---------- PAGINA ----------
Il codice di procedura penale configura un processo penale che, in sintonia con i principi della Costituzione repubblicana e delle Convenzioni internazionali ratificate dallo Stato italiano, si fonda su un sistema di tipo accusatorio in virtù del quale salve limitate eccezioni la sentenza che pone fine al processo deve fondersi sulle acquisizioni probatorie scaturenti dalla dialettica paritaria tra accusa e difesa, nel rispetto delle fonti del diritto.
Il principio del contraddittorio nella formulazione della prova va inteso secondo un duplice significato, oggettivo e soggettivo: da un lato, quale metodo cognitivo di accertamento giudiziale dei fatti (art. 111 c. 4 Cost.) e, dall'altro, quale diritto dell'imputato a confrontarsi con il proprio accusatore (art. 111 c.3 Cost.).
Sotto il primo profilo contraddittorio in senso oggettivo è dunque inteso come metodo di conoscenza, ossia quale strumento processuale funzionale ad assicurare la genuinità della prova.
Il contraddittorio in senso soggettivo riconosciuto comma 3 dellart. 111 Cost., afferma che l'imputato ha la facoltà, davanti al giudice, di interrogare o di far interrogare le persone che rendono dichiarazioni a suo carico, a tale prescrizione fa eco la seconda parte dell'art. 111 c. 4 Cost. che, introducendo un esplicito divieto probatorio, sancisce la inutilizzabilità, ai fini dell'emissione di una sentenza di condanna, delle dichiarazioni rese da chi, per liberta scelta, si è sempre volontariamente sottratto all'interrogatorio da parte dell'imputato o del suo difensore.
Si riconosce così all'imputato il diritto a confrontarsi con il proprio accusatore si tratta di una previsione che va a collegarsi direttamente con l'art. 24 Cost. e quindi con il diritto di difesa e che risulta funzionale alla tutela dell'imputato; il principio del contraddittorio, così come enunciato in chiave soggettivistica, si atteggia dunque quale garanzia individuale.
Il principio del contraddittorio soffre tuttavia di alcune eccezioni indicate nel comma 5 dell'art. 111 Cost. la prova è utilizzabile, anche se si è formata fuori dal contraddittorio, quando l'imputato vi consente, ovvero quando la stessa non è ripetibile in dibattimento per accertata impossibilità di natura oggettiva, ovvero per effetto di provata condotta illecita.
---------- RIGHE DEL DATASET ----------
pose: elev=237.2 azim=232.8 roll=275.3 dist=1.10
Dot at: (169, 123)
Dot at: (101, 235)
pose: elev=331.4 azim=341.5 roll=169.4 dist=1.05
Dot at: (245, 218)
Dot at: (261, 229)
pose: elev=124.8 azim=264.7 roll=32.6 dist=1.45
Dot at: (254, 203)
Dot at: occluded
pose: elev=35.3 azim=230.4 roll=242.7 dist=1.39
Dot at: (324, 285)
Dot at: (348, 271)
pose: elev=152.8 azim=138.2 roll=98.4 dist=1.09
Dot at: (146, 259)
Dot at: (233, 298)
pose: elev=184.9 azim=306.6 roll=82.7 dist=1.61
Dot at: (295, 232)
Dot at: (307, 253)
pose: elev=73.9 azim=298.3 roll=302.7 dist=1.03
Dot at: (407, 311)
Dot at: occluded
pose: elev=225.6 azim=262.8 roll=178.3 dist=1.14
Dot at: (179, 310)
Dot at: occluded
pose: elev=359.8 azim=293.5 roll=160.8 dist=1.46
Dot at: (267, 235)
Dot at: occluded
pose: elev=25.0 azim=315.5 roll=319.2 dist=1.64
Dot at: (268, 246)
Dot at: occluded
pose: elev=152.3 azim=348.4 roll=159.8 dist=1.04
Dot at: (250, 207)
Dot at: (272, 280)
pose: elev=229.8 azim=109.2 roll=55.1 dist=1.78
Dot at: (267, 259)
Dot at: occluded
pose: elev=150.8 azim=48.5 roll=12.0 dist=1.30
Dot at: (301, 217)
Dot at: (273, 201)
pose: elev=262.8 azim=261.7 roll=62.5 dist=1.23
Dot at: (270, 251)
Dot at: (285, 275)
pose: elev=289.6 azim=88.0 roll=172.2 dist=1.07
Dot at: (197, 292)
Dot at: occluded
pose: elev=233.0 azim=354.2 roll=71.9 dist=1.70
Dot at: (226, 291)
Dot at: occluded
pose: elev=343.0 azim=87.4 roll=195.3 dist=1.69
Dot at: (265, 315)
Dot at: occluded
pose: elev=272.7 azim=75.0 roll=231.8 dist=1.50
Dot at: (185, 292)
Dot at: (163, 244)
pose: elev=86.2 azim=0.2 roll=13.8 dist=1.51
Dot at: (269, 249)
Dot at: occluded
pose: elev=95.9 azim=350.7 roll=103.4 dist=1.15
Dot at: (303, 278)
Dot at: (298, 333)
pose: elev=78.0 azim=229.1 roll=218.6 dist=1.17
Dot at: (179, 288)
----------
Trascrivi senza modifiche il tratto del testo sul principio del contraddittorio che va da "Il principio del contraddittorio nella" fino a "genuinità della prova.".

**RISPOSTA QUI SOTTO:**
Il principio del contraddittorio nella formulazione della prova va inteso secondo un duplice significato, oggettivo e soggettivo: da un lato, quale metodo cognitivo di accertamento giudiziale dei fatti (art. 111 c. 4 Cost.) e, dall'altro, quale diritto dell'imputato a confrontarsi con il proprio accusatore (art. 111 c.3 Cost.).
Sotto il primo profilo contraddittorio in senso oggettivo è dunque inteso come metodo di conoscenza, ossia quale strumento processuale funzionale ad assicurare la genuinità della prova.